Clinical use of aromatherapy has the potential to enhance patient care as a safe, low-cost nonpharmacologic approach to address symptoms such as poor sleep, pain, nausea, and psychological distress, with high levels of patient preference and compliance (1) (2) (9) (12). In addition, the incorporation of aromatherapy with massage may yield short-term clinical benefits for sleep and distress in acute care populations, although it is unclear how much these effects can be specifically attributed to aromatherapy (6) (7) (9). Larger, more rigorous studies are needed for definitive conclusions (10) (11).

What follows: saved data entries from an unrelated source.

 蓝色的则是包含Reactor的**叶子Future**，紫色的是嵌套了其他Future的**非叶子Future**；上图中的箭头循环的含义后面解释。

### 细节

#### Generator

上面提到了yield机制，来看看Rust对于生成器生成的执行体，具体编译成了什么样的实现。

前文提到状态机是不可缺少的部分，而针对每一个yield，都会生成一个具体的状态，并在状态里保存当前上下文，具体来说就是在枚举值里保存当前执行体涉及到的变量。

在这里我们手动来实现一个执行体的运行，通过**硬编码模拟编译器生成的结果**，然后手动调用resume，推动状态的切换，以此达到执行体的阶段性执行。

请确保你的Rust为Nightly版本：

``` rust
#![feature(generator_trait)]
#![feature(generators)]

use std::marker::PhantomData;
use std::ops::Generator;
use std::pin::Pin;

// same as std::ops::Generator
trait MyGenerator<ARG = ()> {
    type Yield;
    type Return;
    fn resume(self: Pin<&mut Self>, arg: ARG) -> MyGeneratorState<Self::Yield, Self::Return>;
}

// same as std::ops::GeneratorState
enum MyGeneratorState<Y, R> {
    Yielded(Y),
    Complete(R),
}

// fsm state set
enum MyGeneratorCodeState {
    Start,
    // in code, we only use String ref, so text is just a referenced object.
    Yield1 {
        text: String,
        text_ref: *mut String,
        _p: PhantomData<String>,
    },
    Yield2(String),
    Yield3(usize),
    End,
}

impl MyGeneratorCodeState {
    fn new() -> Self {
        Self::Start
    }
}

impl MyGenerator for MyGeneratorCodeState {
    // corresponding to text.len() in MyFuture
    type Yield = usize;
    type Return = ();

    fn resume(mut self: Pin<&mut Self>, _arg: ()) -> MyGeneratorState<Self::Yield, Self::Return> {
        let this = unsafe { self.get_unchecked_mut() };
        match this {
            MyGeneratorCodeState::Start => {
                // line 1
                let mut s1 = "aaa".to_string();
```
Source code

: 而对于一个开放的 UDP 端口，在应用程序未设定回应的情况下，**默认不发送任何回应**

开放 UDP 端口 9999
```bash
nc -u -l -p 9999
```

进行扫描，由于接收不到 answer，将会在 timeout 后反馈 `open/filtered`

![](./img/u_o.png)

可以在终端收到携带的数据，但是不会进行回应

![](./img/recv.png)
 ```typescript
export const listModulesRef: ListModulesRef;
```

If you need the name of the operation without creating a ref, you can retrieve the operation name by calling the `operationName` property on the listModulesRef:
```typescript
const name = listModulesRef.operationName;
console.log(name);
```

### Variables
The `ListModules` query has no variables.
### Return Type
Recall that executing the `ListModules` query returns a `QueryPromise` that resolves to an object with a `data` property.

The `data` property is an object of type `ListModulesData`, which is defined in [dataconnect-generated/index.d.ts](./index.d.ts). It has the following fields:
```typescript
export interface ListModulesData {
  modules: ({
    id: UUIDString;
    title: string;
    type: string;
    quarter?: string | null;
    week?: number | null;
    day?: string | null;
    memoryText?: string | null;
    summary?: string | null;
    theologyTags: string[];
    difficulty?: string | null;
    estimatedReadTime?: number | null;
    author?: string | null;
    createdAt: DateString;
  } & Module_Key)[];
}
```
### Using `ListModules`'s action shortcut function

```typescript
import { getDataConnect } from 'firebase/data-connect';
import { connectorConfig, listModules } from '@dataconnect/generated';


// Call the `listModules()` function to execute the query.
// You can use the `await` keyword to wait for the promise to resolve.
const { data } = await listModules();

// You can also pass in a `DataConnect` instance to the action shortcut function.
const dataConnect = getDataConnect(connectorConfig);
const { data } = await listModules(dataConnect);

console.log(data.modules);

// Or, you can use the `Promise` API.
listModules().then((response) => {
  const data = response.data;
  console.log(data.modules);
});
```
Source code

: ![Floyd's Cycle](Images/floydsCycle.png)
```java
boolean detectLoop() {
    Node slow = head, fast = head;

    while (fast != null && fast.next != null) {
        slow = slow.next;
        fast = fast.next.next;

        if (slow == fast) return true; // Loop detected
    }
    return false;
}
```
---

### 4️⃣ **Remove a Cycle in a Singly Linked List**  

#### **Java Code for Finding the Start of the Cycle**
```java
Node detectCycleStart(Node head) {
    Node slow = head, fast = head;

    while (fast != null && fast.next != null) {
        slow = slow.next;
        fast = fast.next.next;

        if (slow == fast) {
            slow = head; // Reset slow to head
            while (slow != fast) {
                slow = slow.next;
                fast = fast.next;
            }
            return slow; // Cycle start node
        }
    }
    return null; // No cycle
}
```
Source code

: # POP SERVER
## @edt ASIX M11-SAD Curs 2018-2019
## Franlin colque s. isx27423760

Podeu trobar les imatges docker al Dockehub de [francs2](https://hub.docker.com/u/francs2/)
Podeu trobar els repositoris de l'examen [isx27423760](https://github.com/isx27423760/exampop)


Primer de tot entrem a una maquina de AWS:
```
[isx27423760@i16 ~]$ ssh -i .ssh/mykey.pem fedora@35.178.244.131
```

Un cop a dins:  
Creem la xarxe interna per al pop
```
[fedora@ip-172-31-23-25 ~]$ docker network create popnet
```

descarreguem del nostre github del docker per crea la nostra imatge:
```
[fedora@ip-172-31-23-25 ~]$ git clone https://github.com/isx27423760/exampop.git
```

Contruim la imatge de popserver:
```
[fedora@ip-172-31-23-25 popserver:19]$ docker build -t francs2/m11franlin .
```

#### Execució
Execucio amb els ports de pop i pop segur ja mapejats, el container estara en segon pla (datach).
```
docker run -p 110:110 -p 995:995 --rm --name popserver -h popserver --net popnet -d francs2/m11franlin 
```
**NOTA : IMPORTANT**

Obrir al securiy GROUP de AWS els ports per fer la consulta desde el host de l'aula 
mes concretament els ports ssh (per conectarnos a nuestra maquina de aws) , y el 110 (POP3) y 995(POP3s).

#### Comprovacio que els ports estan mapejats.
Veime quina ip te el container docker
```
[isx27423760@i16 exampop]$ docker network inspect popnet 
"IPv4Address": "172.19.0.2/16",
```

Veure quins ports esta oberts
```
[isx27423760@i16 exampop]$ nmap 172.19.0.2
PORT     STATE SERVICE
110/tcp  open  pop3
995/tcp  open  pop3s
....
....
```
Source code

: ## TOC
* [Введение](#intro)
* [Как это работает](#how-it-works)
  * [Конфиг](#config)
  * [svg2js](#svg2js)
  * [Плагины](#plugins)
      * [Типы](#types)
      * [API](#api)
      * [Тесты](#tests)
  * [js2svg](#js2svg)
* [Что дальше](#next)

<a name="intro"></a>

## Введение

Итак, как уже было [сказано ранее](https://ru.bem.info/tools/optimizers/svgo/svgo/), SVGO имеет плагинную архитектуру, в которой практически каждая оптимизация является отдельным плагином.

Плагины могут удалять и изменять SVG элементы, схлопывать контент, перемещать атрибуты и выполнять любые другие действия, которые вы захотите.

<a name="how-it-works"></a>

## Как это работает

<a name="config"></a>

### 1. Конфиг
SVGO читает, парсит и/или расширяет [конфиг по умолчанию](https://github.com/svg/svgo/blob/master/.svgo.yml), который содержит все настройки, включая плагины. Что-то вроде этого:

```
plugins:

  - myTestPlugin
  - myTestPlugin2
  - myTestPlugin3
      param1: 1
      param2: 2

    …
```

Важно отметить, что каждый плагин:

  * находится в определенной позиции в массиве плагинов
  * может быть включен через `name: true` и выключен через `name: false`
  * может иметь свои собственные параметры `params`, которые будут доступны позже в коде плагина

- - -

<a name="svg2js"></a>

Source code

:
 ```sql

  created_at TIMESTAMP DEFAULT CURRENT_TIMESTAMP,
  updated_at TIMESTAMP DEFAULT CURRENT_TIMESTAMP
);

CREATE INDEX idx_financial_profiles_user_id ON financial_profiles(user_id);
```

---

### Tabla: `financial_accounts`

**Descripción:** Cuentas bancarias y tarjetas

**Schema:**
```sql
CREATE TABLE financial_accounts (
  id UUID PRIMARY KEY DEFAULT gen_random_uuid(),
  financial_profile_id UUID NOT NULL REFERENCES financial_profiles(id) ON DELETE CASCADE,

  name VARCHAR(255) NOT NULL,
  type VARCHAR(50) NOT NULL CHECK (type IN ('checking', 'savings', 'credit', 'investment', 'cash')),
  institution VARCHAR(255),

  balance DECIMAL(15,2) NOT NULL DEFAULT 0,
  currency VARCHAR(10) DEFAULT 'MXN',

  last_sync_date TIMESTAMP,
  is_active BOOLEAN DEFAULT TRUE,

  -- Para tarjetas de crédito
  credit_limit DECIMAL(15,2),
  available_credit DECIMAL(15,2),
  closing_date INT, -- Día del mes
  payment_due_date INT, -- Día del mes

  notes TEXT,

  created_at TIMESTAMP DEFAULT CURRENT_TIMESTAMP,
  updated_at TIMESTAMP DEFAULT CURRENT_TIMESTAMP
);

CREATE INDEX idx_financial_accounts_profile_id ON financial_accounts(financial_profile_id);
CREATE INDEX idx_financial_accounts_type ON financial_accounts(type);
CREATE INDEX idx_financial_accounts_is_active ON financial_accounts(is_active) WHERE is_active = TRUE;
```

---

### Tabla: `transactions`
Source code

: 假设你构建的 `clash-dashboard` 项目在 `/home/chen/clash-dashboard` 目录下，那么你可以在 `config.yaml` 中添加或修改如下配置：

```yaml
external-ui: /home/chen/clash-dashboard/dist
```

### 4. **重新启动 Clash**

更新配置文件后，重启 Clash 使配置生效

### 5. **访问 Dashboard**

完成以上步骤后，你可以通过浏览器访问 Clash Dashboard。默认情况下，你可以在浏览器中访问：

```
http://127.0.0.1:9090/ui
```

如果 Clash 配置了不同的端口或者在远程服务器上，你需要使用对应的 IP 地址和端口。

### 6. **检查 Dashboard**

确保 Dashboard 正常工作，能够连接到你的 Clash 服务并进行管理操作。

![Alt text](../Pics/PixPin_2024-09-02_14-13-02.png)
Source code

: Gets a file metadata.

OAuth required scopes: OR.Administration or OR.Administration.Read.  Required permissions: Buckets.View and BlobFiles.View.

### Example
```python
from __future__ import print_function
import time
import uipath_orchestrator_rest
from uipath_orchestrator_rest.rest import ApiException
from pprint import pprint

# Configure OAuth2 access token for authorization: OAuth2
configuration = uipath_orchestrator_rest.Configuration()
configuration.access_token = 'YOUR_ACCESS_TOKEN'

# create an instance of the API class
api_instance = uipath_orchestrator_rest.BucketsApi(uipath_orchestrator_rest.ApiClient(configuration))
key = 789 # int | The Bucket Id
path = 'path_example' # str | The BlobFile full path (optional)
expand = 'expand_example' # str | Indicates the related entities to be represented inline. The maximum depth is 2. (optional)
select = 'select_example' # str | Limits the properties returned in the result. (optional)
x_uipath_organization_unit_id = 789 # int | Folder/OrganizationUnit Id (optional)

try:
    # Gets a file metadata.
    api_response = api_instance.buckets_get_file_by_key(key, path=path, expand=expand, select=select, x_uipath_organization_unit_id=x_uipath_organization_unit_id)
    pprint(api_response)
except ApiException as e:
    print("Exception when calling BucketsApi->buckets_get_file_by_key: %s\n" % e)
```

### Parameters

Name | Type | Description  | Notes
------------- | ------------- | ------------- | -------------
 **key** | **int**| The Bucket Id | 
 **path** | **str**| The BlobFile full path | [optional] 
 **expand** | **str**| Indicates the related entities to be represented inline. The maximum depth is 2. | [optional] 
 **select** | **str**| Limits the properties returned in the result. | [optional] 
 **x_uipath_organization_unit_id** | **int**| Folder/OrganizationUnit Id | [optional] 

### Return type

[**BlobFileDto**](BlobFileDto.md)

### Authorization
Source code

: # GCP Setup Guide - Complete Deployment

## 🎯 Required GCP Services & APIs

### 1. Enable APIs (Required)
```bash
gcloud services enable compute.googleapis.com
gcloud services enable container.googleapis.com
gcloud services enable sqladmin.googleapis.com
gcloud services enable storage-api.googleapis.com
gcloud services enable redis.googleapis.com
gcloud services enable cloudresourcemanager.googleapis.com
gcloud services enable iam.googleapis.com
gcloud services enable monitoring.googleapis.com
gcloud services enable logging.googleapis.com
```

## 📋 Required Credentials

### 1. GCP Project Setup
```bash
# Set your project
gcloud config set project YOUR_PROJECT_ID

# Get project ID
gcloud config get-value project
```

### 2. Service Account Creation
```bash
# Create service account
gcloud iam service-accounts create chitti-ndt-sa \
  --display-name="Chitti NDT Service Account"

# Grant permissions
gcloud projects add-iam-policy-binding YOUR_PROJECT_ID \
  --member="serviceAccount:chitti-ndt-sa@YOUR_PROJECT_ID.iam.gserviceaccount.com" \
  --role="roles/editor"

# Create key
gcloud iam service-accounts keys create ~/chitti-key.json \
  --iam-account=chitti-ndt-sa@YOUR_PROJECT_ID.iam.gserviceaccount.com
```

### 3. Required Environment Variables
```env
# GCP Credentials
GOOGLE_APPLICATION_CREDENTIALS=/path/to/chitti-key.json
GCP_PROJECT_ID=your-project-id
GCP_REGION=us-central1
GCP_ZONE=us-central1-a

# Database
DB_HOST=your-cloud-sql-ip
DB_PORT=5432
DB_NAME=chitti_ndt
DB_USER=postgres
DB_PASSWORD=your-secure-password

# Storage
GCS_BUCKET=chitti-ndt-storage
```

Aromatherapy works through the sense of smell. Essential oils are usually not ingested and systemic effects are minimal. Because essential oils are so concentrated, they are usually blended with a carrier oil such as grapeseed, coconut, or jojoba oil for dilution (13), especially when used in aromatherapy massage (10).
Proposed mechanisms include access by olfactory signaling pathways to the central nervous system via neurotransmitters such as serotonin and dopamine (14). Essential oil inhalation stimulates olfactory receptor cells, thereby transmitting impulses to the limbic system, which is central to autonomic function and emotions (4). In cancer patients who received radioactive iodine therapy, increased saliva production in those who inhaled lemon and ginger essential oil was attributed to activation of both parasympathetic and sympathetic nervous systems (4).
Benefits on improved performance under acute stress conditions have been attributed to aroma-specific pharmacologic and hedonic properties, as well as participant expectations (17).
Some essential oils have been used externally for skin infection due to their antimicrobial activities.
Allergic/hypersensitivity reactions, contact dermatitis with lavender, bergamot, and other essential oils (18) (19) (20). Some essential oils are particularly known as contact sensitizers, including ylang-ylang, lemongrass, jasmine, sandalwood, and clove oils (21).
Perioral and intraoral disorders have occurred with peppermint oil (22).
Allergic contact dermatitis, photodermatitis, and occupational dermatitis: With lavender essential oils (18).
Exfoliative dermatitis: With an ayurvedic aromatherapy oil (24).
Prepubertal gynecomastia: With repeated topical application of lavender and tea tree oils (25).
Many major cancer centers offer integrative medicine therapies that include some forms of aromatherapy treatment, either alone or as a component of aromatherapy massage. While there is no mandatory national certification or licensing requirement for aromatherapy, practitioners are usually nurses, massage therapists, or other allied health professionals experienced in working with cancer patients who may have special needs.